*** Entries supplied
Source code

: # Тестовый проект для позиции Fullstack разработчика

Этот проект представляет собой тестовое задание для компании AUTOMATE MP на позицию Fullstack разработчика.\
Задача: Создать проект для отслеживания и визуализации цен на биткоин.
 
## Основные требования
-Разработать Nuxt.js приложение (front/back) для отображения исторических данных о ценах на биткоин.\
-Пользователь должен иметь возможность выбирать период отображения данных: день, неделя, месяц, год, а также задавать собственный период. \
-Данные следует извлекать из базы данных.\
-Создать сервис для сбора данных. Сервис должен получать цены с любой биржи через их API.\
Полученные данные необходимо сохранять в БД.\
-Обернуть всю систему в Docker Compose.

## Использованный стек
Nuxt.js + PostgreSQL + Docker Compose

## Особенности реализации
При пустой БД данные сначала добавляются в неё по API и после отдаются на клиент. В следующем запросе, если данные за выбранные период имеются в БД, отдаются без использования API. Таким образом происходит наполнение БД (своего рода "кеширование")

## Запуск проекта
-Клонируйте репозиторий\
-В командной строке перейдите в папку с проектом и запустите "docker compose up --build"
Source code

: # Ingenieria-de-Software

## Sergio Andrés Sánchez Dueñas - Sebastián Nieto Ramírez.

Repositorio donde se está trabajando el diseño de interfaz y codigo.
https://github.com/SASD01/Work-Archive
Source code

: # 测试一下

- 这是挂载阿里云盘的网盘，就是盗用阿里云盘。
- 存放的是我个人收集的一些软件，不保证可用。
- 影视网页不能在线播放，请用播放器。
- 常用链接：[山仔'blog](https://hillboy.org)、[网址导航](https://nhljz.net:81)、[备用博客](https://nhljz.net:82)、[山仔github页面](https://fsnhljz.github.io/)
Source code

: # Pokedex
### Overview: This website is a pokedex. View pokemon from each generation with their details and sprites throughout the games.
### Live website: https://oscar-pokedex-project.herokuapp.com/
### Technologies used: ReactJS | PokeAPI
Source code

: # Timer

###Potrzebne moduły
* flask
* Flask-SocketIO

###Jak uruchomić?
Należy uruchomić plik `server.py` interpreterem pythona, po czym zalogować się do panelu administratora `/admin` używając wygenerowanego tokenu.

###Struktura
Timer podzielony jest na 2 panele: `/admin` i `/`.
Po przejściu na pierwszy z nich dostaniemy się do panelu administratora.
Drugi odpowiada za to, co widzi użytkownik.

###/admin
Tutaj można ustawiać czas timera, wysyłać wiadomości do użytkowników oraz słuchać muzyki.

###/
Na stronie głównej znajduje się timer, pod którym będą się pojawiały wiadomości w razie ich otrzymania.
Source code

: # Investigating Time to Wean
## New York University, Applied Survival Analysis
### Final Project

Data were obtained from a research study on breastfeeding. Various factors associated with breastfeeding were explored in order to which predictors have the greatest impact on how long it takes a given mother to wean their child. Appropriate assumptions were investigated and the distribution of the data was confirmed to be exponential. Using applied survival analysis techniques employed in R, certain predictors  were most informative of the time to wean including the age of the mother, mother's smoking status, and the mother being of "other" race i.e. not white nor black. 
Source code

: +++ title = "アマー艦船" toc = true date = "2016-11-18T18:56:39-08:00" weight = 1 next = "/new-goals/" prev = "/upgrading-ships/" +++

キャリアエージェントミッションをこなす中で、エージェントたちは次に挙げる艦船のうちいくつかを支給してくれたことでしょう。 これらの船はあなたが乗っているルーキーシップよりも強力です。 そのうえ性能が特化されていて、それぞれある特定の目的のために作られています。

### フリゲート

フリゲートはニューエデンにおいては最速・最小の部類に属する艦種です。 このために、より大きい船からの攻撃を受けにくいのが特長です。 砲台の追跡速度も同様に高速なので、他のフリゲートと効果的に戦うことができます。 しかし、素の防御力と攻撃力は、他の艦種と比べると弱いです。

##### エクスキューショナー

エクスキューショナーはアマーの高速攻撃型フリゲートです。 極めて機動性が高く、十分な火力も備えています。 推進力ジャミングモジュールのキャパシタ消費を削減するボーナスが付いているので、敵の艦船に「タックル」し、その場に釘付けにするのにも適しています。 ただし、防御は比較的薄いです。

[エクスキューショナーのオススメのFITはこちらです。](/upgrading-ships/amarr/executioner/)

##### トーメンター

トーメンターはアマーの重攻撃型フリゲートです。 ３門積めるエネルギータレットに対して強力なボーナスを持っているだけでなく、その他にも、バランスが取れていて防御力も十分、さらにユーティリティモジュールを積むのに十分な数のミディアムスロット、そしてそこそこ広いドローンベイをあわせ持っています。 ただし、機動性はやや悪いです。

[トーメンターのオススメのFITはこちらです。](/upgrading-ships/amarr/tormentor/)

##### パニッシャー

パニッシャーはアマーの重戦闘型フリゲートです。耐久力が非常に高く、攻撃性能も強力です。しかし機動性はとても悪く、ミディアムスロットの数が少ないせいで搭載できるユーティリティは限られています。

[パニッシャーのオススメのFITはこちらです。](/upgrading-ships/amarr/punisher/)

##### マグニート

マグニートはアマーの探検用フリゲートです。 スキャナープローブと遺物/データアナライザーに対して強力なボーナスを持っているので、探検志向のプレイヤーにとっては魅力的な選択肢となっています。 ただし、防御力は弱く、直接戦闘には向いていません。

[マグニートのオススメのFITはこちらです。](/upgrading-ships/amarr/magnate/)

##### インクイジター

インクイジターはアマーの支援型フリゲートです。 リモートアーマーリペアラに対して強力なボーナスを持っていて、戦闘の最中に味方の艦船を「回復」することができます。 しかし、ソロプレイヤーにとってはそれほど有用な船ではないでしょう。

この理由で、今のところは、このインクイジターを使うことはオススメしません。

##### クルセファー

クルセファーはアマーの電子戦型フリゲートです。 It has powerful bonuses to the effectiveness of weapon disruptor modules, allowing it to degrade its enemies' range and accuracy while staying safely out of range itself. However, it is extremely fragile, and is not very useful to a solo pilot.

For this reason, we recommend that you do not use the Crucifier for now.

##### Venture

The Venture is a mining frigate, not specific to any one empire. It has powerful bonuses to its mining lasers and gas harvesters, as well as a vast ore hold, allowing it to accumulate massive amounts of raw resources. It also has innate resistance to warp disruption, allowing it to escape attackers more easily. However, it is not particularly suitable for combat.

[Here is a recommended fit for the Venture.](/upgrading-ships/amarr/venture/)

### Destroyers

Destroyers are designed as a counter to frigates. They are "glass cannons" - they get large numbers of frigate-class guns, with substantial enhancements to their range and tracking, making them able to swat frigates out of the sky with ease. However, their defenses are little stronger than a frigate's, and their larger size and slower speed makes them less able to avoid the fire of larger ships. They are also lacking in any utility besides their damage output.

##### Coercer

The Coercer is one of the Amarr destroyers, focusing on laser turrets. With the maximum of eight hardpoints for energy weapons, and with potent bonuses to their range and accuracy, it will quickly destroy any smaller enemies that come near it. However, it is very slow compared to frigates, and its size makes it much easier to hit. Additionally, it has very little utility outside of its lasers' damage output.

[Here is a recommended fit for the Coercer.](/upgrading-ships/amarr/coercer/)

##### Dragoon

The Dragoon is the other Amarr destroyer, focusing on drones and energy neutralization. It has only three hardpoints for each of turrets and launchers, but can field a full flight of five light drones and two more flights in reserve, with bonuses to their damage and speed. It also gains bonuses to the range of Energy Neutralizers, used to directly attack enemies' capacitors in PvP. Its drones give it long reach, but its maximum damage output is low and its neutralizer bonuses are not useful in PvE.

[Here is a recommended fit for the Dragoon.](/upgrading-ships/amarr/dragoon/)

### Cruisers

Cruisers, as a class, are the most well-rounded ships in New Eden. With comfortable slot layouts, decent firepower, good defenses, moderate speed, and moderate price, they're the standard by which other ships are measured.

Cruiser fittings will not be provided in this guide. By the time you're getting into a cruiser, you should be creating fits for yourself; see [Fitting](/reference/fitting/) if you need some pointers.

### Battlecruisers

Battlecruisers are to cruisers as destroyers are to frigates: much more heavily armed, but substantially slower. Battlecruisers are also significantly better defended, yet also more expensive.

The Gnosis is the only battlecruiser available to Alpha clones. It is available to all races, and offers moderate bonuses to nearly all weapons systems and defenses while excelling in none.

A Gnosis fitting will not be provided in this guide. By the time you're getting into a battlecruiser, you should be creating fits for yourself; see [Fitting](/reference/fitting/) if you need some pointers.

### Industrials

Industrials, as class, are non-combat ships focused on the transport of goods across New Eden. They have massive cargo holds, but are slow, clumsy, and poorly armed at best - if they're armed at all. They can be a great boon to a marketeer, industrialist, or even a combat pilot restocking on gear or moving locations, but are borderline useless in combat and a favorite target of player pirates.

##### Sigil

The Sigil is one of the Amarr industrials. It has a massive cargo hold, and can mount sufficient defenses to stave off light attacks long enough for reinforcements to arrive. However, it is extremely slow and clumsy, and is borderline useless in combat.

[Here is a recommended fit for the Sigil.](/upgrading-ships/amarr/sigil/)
******
About this exercise:
Search the records above for the word "some", then say how many lines contain it. Give the number alone.

Solution to the problem:
2